Please repeat the data in full, character for character.

◇ ◇ ◇ ◇ ◇

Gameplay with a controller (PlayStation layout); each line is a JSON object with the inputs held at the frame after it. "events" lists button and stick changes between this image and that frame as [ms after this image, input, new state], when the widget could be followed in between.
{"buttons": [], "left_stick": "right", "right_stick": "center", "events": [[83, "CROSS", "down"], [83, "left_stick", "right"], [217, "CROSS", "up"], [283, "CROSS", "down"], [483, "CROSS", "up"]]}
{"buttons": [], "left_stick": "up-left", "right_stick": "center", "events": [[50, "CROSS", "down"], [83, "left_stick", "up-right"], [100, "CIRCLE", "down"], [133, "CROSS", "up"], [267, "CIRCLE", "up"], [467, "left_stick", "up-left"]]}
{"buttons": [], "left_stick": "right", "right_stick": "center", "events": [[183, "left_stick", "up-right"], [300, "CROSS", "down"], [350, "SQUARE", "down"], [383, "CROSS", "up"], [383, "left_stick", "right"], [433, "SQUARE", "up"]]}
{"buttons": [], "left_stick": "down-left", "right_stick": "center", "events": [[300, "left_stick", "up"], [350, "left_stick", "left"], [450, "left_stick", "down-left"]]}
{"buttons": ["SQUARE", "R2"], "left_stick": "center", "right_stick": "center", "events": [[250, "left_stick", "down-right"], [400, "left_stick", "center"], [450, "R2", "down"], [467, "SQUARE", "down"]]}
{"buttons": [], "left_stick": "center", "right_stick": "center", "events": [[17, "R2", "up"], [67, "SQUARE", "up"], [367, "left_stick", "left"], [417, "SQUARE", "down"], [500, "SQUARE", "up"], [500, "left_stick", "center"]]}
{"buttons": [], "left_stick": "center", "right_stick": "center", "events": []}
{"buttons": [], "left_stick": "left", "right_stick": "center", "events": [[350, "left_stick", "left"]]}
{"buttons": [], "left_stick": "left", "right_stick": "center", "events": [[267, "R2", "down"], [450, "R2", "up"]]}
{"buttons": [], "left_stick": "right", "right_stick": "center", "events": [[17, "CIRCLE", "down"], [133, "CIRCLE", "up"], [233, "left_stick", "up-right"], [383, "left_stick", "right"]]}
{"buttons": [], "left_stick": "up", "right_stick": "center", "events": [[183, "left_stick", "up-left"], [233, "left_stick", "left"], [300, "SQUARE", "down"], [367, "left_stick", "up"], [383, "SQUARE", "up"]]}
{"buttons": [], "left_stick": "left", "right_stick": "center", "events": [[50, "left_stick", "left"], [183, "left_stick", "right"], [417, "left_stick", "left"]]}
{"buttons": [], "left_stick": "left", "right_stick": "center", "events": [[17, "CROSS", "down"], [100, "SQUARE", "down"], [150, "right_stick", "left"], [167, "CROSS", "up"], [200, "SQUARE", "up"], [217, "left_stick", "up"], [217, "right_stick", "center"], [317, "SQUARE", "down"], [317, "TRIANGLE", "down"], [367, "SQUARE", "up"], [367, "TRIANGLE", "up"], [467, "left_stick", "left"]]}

◇ ◇ ◇ ◇ ◇

• Response box
Gameplay with a controller (PlayStation layout); each line is a JSON object with the inputs held at the frame after it. "events" lists button and stick changes between this image and that frame as [ms after this image, input, new state], when the widget could be followed in between.
{"buttons": [], "left_stick": "right", "right_stick": "center", "events": [[83, "CROSS", "down"], [83, "left_stick", "right"], [217, "CROSS", "up"], [283, "CROSS", "down"], [483, "CROSS", "up"]]}
{"buttons": [], "left_stick": "up-left", "right_stick": "center", "events": [[50, "CROSS", "down"], [83, "left_stick", "up-right"], [100, "CIRCLE", "down"], [133, "CROSS", "up"], [267, "CIRCLE", "up"], [467, "left_stick", "up-left"]]}
{"buttons": [], "left_stick": "right", "right_stick": "center", "events": [[183, "left_stick", "up-right"], [300, "CROSS", "down"], [350, "SQUARE", "down"], [383, "CROSS", "up"], [383, "left_stick", "right"], [433, "SQUARE", "up"]]}
{"buttons": [], "left_stick": "down-left", "right_stick": "center", "events": [[300, "left_stick", "up"], [350, "left_stick", "left"], [450, "left_stick", "down-left"]]}
{"buttons": ["SQUARE", "R2"], "left_stick": "center", "right_stick": "center", "events": [[250, "left_stick", "down-right"], [400, "left_stick", "center"], [450, "R2", "down"], [467, "SQUARE", "down"]]}
{"buttons": [], "left_stick": "center", "right_stick": "center", "events": [[17, "R2", "up"], [67, "SQUARE", "up"], [367, "left_stick", "left"], [417, "SQUARE", "down"], [500, "SQUARE", "up"], [500, "left_stick", "center"]]}
{"buttons": [], "left_stick": "center", "right_stick": "center", "events": []}
{"buttons": [], "left_stick": "left", "right_stick": "center", "events": [[350, "left_stick", "left"]]}
{"buttons": [], "left_stick": "left", "right_stick": "center", "events": [[267, "R2", "down"], [450, "R2", "up"]]}
{"buttons": [], "left_stick": "right", "right_stick": "center", "events": [[17, "CIRCLE", "down"], [133, "CIRCLE", "up"], [233, "left_stick", "up-right"], [383, "left_stick", "right"]]}
{"buttons": [], "left_stick": "up", "right_stick": "center", "events": [[183, "left_stick", "up-left"], [233, "left_stick", "left"], [300, "SQUARE", "down"], [367, "left_stick", "up"], [383, "SQUARE", "up"]]}
{"buttons": [], "left_stick": "left", "right_stick": "center", "events": [[50, "left_stick", "left"], [183, "left_stick", "right"], [417, "left_stick", "left"]]}
{"buttons": [], "left_stick": "left", "right_stick": "center", "events": [[17, "CROSS", "down"], [100, "SQUARE", "down"], [150, "right_stick", "left"], [167, "CROSS", "up"], [200, "SQUARE", "up"], [217, "left_stick", "up"], [217, "right_stick", "center"], [317, "SQUARE", "down"], [317, "TRIANGLE", "down"], [367, "SQUARE", "up"], [367, "TRIANGLE", "up"], [467, "left_stick", "left"]]}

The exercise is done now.